_TASK PROMPT:_
Pull out every line of the entries below that contains the word "series", and copy each of those lines in full.

_MATERIALS PROVIDED:_
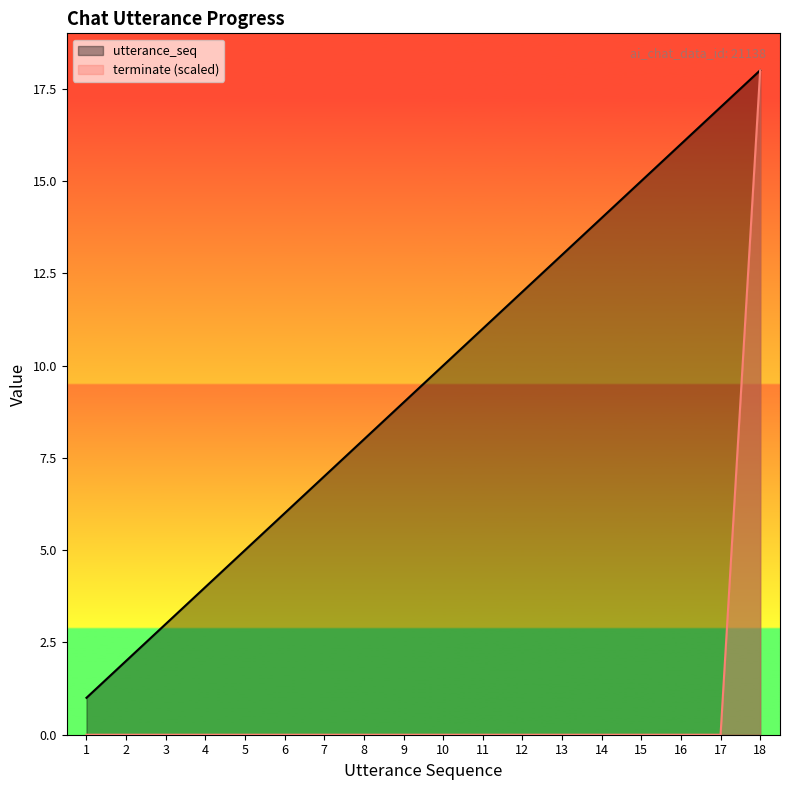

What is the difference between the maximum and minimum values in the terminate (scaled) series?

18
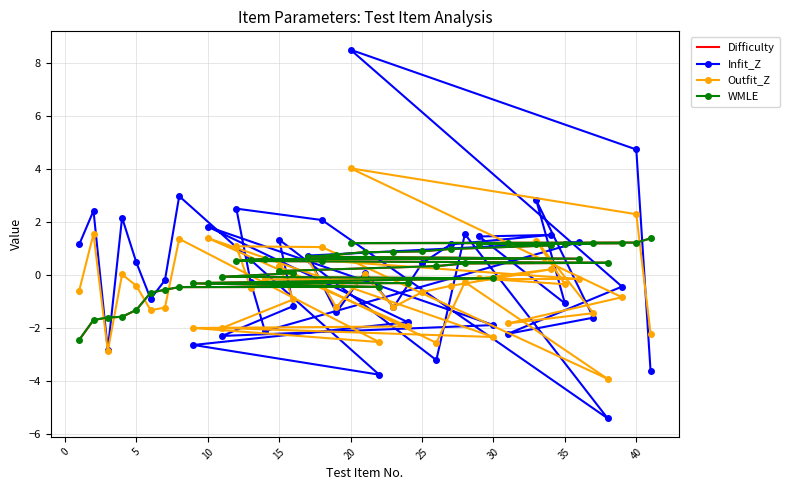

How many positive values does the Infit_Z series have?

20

_YOUR RESPONSE:_
What is the difference between the maximum and minimum values in the terminate (scaled) series?
How many positive values does the Infit_Z series have?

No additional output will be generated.